Formulary decisions in MassHealth are, no doubt, very challenging given the vulnerability of the patient population. For that very reason, the state needs flexibility in deciding those treatments that are most valuable to certain types of patients, not an abstract model that tends to treat all patients the same.
Unfortunately, there is one terrible provision in the governor’s budget. When MassHealth cannot settle on a price for a particular drug with its manufacturer, the governor will recommend that such company be referred to the state Health Policy Commission for what is certain to be a Star Chamber-type hearing on the “manufacturer’s justification for the pricing.” Any drug that costs more than $25,000 per year or costs the MassHealth program more than $10 million annually could be swept into this political circus in which the commission could fine the company $500,000 for its failure to provide relevant documents about its pricing in a timely way.

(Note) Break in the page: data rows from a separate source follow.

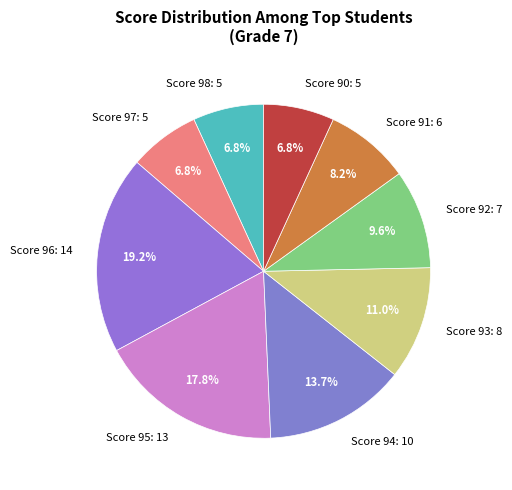

Does any single category account for the majority?

No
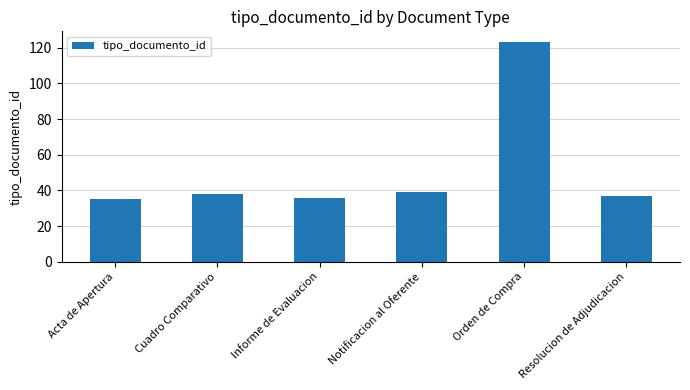

What is the change in value from Acta de Apertura to Notificacion al Oferente?

+4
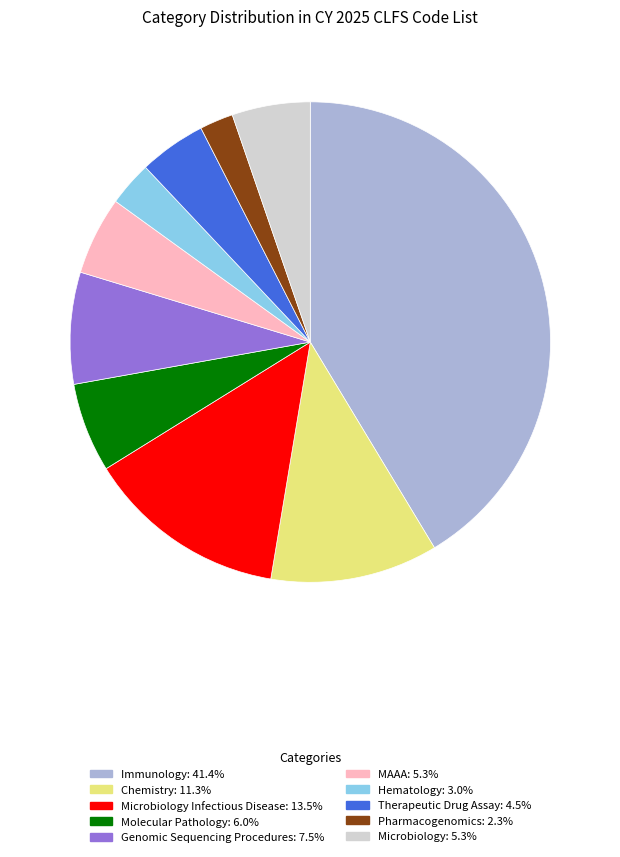

Does any single category account for the majority?

No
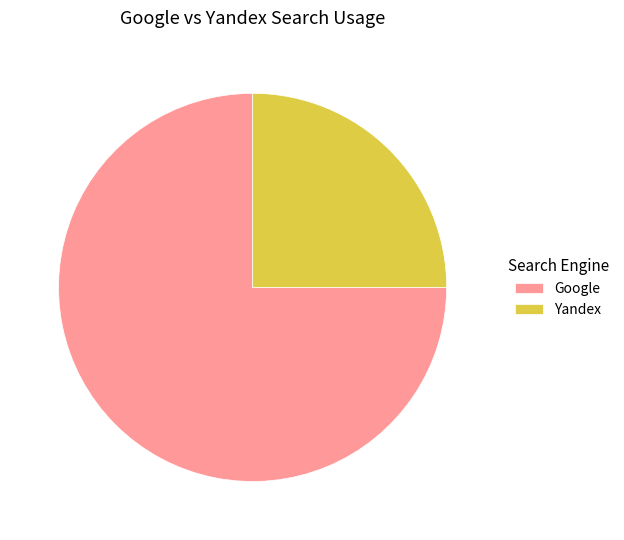

Does any single category account for the majority?

Yes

After an inflammatory referral from the administration, would one expect the commission to coolly and calmly examine the company’s pricing model and render a measured decision? Of course not. The entire high-profile exercise is designed to shame and humiliate any company that disagrees with MassHealth about the value of its drug and to set perjury traps for its executives.
To make matters worse, if, after a series of public hearings, the commission concludes that the “pricing of the drug is unreasonable or excessive,” the company will be referred to the “office of the attorney general for appropriate action” under the Commonwealth’s consumer protection laws.
Again, is the state attorney general likely to take a measured and judicious approach to a company that has been previously condemned by two other state bodies? Unlikely.Moreover, to refer a company to law enforcement authorities because you disagree with their pricing is nothing less than the criminalization of a policy dispute, a tactic not appropriate for business negotiations in Massachusetts. In fact, many of the companies in danger of this Orwellian treatment are hometown companies based in Cambridge and Boston, the worldwide home to rare disease discoveries.
The Legislature should act swiftly to provide the governor the authority to negotiate value-based contracts for companies discovering important new therapies. However, they should leave the intimidation tactics to more loathsome regimes.